How to check if a substring is contained in another string in Python?

In Python, you can check whether a substring exists within another string using the in operator, or string methods like find(), index(), and __contains__().

A string in Python is a sequence of characters enclosed in quotes. You can use either single quotes '...' or double quotes "..." ?

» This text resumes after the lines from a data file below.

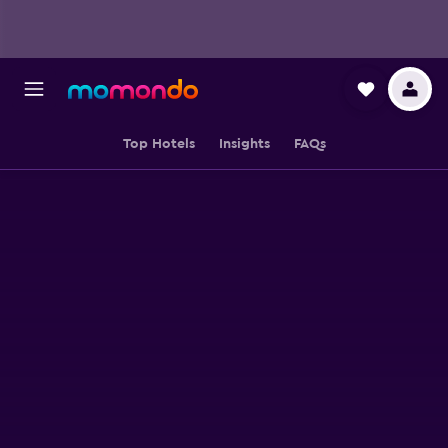
Top Hotels
Insights
FAQs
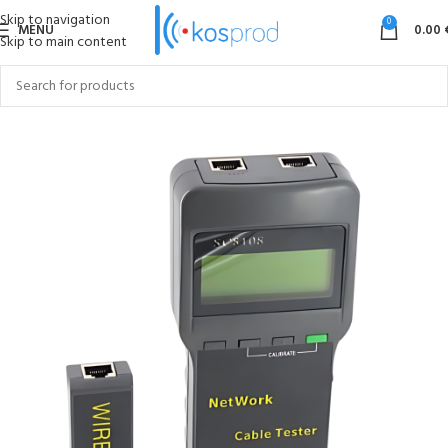
Skip to navigation
0
MENU
0.00
Skip to main content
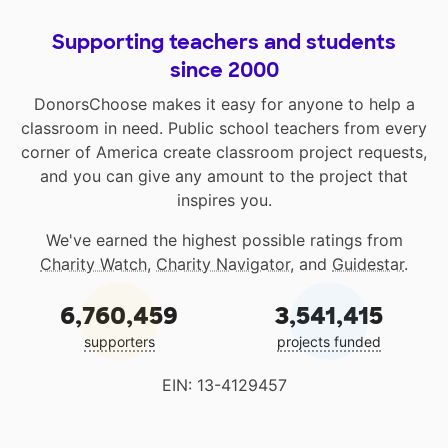
Supporting teachers and students
since 2000
DonorsChoose makes it easy for anyone to help a
classroom in need. Public school teachers from every
corner of America create classroom project requests,
and you can give any amount to the project that
inspires you.
We've earned the highest possible ratings from
Charity Watch
,
Charity Navigator
, and
Guidestar
.
6,760,459
3,541,415
supporters
projects funded
EIN: 13-4129457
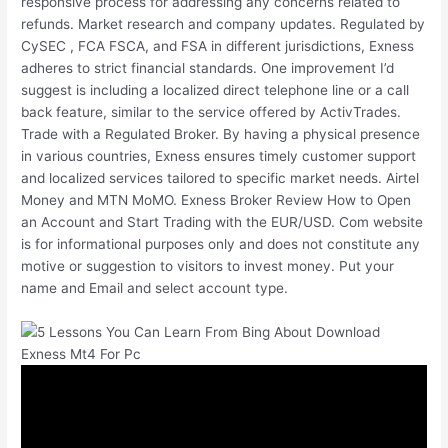
responsive process for addressing any concerns related to
refunds. Market research and company updates. Regulated by
CySEC , FCA FSCA, and FSA in different jurisdictions, Exness
adheres to strict financial standards. One improvement I’d
suggest is including a localized direct telephone line or a call
back feature, similar to the service offered by ActivTrades.
Trade with a Regulated Broker. By having a physical presence
in various countries, Exness ensures timely customer support
and localized services tailored to specific market needs. Airtel
Money and MTN MoMO. Exness Broker Review How to Open
an Account and Start Trading with the EUR/USD. Com website
is for informational purposes only and does not constitute any
motive or suggestion to visitors to invest money. Put your
name and Email and select account type.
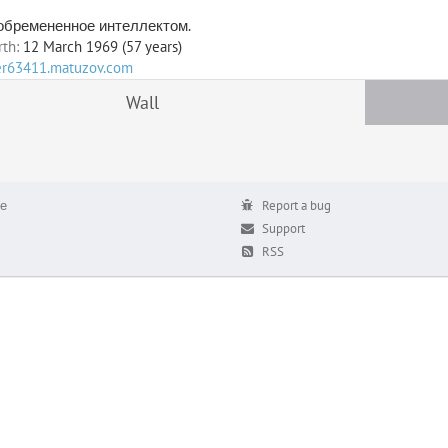
 обремененное интеллектом.
rth:
12 March 1969 (57 years)
ser63411.matuzov.com
Wall
е
Report a bug
Support
RSS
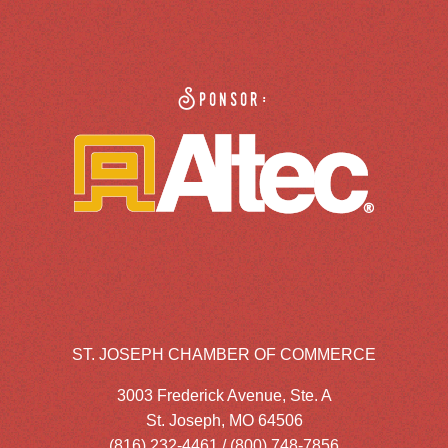
Sponsor:
ST. JOSEPH CHAMBER OF COMMERCE
3003 Frederick Avenue, Ste. A
St. Joseph, MO 64506
(816) 232-4461 / (800) 748-7856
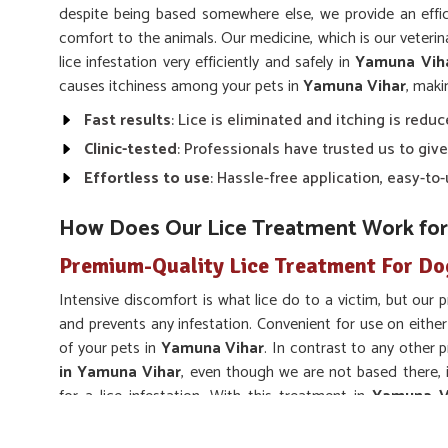
despite being based somewhere else, we provide an effic
comfort to the animals. Our medicine, which is our veteri
lice infestation very efficiently and safely in
Yamuna Vih
causes itchiness among your pets in
Yamuna Vihar
, maki
Fast results
: Lice is eliminated and itching is reduc
Clinic-tested
: Professionals have trusted us to give
Effortless to use
: Hassle-free application, easy-t
How Does Our Lice Treatment Work for
Premium-Quality Lice Treatment For Do
Intensive discomfort is what lice do to a victim, but our 
and prevents any infestation. Convenient for use on either
of your pets in
Yamuna Vihar
. In contrast to any other 
in Yamuna Vihar
, even though we are not based there, 
for a lice infestation. With this treatment in
Yamuna V
animals healthy and comfortable for the long run, keeping t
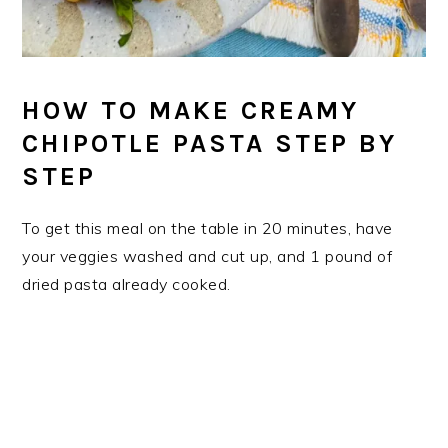
HOW TO MAKE CREAMY
CHIPOTLE PASTA STEP BY
STEP
To get this meal on the table in 20 minutes, have
your veggies washed and cut up, and 1 pound of
dried pasta already cooked.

text1 = "Hello"    # double quotes
text2 = 'Python'   # single quotes
print(text1)
print(text2)
Hello
Python

A substring is simply a part of a string. For example ?

text = "Python"
substring = "tho"
print(f"'{substring}' is a substring of '{text}'")
'tho' is a substring of 'Python'

Using the in Operator

The in operator is the most common and readable way to check if a substring exists. It returns True if found, False otherwise ?

text = "Python is fun"
result = "Python" in text
print(result)

# Check for non-existing substring
result2 = "Java" in text
print(result2)
True
False

Using the find() Method

The find() method returns the starting index of the first occurrence of the substring. If not found, it returns -1 ?

text = "Python is fun"
index = text.find("fun")
print(f"'fun' found at index: {index}")

# Check for non-existing substring
index2 = text.find("Java")
print(f"'Java' found at index: {index2}")
'fun' found at index: 10
'Java' found at index: -1

Using the index() Method

The index() method works like find() but raises a ValueError if the substring is not found ?

text = "Python is fun"
position = text.index("is")
print(f"'is' found at position: {position}")
'is' found at position: 7

Handling ValueError with index()

Use try-except to handle the exception when substring is not found ?

text = "Python is fun"
try:
    position = text.index("Java")
    print(f"Found at position: {position}")
except ValueError:
    print("Substring not found.")
Substring not found.

Using __contains__() Method

The __contains__() method is what Python calls internally when you use the in operator ?

text = "Python is fun"
result = text.__contains__("fun")
print(result)
True

Using Regular Expressions

For pattern matching and complex searches, use the re module ?

import re

text = "Python is fun"
if re.search("fun", text):
    print("Found")
else:
    print("Not found")

# Pattern matching example
if re.search(r"\bfun\b", text):  # Word boundary
    print("'fun' found as complete word")
Found
'fun' found as complete word

Comparison

Method Returns Error Handling Best For
in Boolean No exceptions Simple existence check
find() Index or -1 Returns -1 When you need position
index() Index Raises ValueError When substring must exist
re.search() Match object Returns None Pattern matching

Conclusion

Use the in operator for simple substring checks. Use find() when you need the position and want to avoid exceptions. Use re.search() for pattern-based searches.